**Job**
Extract every row below that contains the word "Trondheim" and copy each one in full. Case counts.

**Source data**
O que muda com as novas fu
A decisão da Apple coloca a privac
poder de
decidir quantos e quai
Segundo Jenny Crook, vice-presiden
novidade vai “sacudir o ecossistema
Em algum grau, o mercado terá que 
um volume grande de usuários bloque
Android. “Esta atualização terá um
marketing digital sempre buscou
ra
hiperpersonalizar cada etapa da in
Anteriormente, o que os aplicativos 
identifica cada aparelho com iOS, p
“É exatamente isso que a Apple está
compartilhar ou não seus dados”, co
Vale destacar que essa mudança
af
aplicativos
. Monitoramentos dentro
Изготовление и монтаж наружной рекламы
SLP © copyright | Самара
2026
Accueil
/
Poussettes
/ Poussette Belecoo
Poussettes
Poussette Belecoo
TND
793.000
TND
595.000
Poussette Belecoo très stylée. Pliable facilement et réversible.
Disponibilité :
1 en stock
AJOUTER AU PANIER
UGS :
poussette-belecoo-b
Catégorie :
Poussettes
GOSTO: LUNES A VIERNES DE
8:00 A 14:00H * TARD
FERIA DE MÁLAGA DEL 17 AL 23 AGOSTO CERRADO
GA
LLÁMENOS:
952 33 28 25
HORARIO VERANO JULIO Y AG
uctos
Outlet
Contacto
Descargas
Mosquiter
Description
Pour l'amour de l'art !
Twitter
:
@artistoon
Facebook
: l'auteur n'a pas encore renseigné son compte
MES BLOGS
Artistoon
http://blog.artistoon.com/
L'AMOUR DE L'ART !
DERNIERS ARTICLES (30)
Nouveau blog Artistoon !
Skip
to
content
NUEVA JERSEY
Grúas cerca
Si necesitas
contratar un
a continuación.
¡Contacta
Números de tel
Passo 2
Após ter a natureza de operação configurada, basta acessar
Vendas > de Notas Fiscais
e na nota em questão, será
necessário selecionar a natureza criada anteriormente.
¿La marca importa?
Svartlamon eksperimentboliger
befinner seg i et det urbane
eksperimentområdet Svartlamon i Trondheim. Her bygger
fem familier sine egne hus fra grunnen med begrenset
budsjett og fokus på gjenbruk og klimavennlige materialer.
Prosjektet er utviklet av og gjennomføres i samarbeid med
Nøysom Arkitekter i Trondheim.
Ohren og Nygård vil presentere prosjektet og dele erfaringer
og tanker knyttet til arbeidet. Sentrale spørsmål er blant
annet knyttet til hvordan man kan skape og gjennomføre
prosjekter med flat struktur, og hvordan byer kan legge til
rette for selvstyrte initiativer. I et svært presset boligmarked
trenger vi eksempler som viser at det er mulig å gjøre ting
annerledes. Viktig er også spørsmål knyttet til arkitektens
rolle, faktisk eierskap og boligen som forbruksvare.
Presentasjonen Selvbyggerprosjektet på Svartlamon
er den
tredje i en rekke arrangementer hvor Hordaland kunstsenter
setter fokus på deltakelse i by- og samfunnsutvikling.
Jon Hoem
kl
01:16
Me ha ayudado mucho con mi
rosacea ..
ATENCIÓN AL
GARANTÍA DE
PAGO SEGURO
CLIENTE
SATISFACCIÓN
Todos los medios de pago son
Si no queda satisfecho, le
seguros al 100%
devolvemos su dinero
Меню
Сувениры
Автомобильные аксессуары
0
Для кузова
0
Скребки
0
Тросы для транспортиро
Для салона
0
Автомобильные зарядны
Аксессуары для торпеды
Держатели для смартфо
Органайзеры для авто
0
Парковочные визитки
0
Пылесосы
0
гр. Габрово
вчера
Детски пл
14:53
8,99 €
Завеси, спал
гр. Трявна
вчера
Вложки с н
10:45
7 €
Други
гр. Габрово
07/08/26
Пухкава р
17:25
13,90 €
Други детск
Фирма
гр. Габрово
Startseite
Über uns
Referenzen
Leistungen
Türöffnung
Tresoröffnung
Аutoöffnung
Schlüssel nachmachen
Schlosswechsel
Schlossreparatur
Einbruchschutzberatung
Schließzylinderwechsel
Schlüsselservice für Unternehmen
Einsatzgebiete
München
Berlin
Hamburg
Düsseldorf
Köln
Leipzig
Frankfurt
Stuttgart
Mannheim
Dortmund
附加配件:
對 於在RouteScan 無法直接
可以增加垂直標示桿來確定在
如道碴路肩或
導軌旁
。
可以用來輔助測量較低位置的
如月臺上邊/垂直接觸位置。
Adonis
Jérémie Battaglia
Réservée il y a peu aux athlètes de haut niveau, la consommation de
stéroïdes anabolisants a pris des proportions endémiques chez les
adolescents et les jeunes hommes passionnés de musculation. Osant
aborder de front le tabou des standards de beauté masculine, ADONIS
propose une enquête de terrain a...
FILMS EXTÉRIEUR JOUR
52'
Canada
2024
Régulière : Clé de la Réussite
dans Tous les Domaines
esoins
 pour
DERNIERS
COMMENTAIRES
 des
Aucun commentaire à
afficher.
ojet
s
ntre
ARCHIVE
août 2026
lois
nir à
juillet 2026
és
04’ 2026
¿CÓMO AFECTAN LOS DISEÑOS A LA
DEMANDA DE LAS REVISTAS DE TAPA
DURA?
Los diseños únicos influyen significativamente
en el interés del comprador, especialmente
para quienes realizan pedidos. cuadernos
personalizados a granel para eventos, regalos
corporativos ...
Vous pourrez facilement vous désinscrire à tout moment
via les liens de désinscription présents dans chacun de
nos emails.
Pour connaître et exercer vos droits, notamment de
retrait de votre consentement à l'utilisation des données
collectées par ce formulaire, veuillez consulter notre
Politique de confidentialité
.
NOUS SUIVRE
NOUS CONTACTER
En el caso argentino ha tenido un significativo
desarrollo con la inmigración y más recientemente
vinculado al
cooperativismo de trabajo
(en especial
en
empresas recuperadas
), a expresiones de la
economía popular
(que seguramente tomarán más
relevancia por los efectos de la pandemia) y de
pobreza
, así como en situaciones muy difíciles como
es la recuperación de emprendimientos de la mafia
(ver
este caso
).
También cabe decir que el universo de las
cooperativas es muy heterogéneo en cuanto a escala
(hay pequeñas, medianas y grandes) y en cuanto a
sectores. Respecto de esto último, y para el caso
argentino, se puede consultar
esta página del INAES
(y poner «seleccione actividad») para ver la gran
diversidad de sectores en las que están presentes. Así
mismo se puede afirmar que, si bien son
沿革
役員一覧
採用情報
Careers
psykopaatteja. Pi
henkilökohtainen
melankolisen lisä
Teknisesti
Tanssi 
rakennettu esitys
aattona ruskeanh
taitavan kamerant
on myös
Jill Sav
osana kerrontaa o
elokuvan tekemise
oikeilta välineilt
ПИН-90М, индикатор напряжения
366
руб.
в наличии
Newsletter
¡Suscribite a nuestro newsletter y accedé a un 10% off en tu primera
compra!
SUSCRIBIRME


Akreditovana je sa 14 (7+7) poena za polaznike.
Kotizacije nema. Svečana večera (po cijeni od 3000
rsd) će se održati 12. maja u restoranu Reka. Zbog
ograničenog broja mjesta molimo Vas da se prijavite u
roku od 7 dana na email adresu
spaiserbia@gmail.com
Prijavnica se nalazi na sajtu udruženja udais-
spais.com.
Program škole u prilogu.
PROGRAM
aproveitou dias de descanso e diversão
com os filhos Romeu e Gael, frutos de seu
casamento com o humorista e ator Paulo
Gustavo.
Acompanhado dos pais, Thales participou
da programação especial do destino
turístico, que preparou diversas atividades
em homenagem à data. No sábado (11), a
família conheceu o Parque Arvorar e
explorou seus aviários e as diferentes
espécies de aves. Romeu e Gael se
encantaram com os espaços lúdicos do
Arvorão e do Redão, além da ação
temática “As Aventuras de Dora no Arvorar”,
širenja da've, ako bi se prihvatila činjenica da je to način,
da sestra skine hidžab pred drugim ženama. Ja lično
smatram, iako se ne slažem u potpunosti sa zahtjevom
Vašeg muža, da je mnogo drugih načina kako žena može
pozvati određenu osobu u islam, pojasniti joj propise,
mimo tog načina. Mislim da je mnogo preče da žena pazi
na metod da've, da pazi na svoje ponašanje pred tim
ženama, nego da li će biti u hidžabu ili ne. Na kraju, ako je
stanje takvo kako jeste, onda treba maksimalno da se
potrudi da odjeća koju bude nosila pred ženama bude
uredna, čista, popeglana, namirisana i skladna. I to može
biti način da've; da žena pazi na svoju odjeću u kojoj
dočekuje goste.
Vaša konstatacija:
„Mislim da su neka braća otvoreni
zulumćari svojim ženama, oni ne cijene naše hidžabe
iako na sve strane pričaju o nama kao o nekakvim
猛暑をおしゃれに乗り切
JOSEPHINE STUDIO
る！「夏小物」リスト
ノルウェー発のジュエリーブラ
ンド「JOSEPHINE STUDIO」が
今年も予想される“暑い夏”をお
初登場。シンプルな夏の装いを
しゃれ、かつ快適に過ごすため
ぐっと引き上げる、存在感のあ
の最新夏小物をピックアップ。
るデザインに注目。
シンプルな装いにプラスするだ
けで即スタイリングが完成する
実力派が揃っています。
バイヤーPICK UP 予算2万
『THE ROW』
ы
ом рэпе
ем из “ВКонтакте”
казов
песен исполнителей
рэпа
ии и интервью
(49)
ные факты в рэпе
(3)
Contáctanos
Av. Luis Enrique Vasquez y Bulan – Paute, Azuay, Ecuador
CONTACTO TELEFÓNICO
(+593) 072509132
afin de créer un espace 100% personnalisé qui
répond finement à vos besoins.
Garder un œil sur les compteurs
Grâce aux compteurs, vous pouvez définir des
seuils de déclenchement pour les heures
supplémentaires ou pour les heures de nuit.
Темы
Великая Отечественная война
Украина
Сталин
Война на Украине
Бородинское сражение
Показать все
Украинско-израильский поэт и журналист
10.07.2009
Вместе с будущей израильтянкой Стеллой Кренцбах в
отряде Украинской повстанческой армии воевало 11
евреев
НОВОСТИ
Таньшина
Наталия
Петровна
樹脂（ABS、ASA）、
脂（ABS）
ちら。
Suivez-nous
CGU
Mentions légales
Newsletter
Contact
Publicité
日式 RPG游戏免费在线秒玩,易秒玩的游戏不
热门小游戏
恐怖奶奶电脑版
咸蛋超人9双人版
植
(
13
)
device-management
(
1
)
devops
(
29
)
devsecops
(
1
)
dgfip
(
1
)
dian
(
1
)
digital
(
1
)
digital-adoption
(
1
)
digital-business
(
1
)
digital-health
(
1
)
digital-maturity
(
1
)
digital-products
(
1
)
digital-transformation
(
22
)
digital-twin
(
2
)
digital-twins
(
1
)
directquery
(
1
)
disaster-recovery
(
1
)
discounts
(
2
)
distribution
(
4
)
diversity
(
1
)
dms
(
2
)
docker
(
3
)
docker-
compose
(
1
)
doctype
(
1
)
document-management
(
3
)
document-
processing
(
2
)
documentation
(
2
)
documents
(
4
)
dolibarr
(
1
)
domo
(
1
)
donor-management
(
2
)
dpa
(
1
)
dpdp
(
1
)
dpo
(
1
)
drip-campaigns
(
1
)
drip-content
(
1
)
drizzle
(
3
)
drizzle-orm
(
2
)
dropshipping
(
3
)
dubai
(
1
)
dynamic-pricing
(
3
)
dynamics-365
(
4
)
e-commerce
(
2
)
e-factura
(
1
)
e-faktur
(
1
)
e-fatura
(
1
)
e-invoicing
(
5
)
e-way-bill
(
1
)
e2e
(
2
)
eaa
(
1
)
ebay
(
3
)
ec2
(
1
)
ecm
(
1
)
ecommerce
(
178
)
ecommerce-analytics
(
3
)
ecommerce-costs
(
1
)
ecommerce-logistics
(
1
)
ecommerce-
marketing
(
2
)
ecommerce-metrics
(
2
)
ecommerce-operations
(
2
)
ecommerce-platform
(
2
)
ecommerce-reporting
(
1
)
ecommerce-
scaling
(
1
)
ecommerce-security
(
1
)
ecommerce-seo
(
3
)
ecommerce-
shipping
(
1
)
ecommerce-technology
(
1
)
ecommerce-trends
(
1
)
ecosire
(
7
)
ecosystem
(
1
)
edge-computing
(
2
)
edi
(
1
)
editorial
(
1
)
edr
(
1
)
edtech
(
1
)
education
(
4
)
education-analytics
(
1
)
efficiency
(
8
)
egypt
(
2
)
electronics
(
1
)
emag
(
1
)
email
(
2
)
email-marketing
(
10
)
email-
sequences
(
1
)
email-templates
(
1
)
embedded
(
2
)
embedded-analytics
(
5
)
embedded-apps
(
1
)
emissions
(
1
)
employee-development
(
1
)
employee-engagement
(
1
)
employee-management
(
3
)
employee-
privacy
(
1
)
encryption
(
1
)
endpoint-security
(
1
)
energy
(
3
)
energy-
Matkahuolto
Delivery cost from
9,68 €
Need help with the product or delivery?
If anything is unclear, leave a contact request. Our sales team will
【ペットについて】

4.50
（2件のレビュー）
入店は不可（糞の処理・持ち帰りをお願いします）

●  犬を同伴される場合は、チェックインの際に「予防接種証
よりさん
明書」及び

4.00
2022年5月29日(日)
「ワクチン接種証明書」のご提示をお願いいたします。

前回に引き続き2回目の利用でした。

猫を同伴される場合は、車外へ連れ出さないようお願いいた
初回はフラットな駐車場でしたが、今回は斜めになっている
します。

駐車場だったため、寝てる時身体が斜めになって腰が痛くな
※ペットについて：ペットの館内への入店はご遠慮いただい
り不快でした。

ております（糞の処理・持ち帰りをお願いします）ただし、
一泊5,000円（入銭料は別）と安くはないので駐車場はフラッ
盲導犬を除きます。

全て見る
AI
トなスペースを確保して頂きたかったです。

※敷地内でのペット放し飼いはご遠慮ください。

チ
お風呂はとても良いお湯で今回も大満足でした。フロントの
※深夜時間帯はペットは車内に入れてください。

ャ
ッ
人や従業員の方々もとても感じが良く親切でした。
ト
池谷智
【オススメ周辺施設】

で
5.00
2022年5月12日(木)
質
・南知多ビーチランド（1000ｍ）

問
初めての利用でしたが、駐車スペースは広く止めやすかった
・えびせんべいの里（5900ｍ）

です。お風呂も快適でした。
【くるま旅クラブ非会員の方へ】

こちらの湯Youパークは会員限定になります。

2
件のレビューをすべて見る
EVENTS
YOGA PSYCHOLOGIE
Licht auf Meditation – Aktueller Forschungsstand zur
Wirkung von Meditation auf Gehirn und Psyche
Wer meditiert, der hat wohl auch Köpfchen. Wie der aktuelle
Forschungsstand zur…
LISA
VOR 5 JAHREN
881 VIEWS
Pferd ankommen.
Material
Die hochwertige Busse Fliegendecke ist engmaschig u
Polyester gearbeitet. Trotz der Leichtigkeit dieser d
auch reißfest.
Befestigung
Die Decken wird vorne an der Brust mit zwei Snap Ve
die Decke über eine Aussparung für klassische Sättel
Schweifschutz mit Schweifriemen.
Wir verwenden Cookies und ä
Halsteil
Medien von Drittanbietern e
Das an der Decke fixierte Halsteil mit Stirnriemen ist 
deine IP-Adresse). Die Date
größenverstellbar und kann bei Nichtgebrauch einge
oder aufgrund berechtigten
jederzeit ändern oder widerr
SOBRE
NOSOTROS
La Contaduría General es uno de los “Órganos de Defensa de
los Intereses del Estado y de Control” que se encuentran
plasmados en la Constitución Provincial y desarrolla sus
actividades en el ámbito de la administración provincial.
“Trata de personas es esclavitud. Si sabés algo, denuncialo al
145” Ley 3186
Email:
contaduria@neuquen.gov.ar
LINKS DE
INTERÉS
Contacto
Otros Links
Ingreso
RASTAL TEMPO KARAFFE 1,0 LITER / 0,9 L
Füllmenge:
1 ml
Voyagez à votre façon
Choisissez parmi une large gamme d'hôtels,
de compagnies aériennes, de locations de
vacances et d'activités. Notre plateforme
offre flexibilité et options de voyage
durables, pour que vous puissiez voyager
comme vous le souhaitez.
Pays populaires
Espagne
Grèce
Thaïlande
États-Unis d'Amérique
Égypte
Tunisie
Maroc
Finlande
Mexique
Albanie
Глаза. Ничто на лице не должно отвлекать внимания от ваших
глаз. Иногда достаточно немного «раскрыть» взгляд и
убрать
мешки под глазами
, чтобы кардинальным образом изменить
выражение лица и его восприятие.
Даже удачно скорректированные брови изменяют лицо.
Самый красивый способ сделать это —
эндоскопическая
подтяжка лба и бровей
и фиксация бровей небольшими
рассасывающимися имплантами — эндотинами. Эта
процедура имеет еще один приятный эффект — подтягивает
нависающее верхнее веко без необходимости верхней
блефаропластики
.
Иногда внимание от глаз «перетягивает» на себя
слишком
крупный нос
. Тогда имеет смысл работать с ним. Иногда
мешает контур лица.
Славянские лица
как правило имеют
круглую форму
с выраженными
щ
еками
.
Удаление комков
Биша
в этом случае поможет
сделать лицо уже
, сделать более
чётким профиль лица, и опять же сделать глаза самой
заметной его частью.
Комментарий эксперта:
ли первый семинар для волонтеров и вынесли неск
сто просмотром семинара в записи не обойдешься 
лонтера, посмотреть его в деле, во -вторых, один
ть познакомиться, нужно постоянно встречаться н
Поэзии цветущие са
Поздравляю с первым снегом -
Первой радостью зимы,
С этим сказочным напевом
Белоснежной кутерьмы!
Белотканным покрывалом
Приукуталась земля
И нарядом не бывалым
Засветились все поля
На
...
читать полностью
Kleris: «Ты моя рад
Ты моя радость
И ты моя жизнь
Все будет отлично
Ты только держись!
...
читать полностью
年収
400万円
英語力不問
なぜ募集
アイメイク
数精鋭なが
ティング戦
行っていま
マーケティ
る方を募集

**Result**
eksperimentområdet Svartlamon i Trondheim. Her bygger
Nøysom Arkitekter i Trondheim.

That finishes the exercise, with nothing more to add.